How to complete this task: Copy out each line of the material that includes the word "output".

Given records:
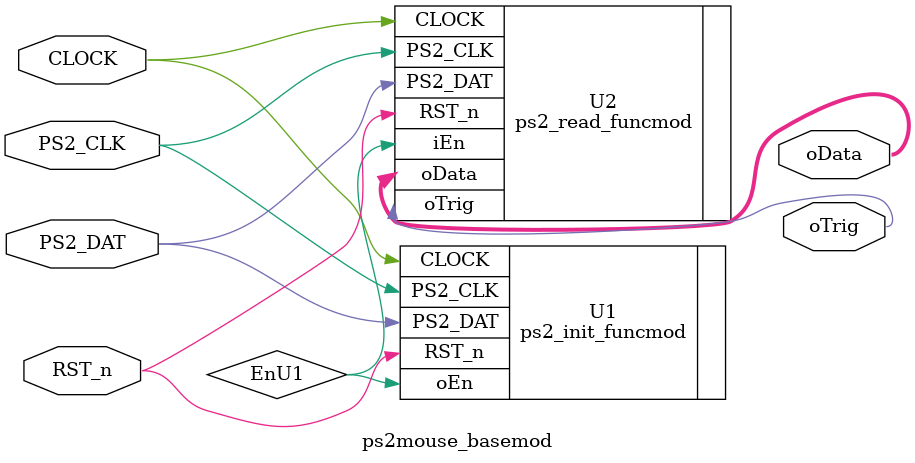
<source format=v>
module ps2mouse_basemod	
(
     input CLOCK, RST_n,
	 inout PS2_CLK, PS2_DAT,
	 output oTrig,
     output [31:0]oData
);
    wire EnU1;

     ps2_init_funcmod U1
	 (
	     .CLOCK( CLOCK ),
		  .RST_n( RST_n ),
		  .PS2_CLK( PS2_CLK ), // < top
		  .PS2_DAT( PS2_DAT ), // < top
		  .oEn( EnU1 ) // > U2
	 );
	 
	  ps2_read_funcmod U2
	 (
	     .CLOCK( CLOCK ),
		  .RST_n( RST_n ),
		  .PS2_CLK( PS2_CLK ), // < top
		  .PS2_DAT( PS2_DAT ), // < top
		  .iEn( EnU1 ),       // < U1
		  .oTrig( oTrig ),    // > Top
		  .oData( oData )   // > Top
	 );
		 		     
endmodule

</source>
* * *
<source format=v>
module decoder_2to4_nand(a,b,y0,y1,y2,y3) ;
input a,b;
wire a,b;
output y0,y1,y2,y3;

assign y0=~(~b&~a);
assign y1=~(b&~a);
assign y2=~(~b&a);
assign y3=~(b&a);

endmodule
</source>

Result of the exercise:
	 output oTrig,
     output [31:0]oData
output y0,y1,y2,y3;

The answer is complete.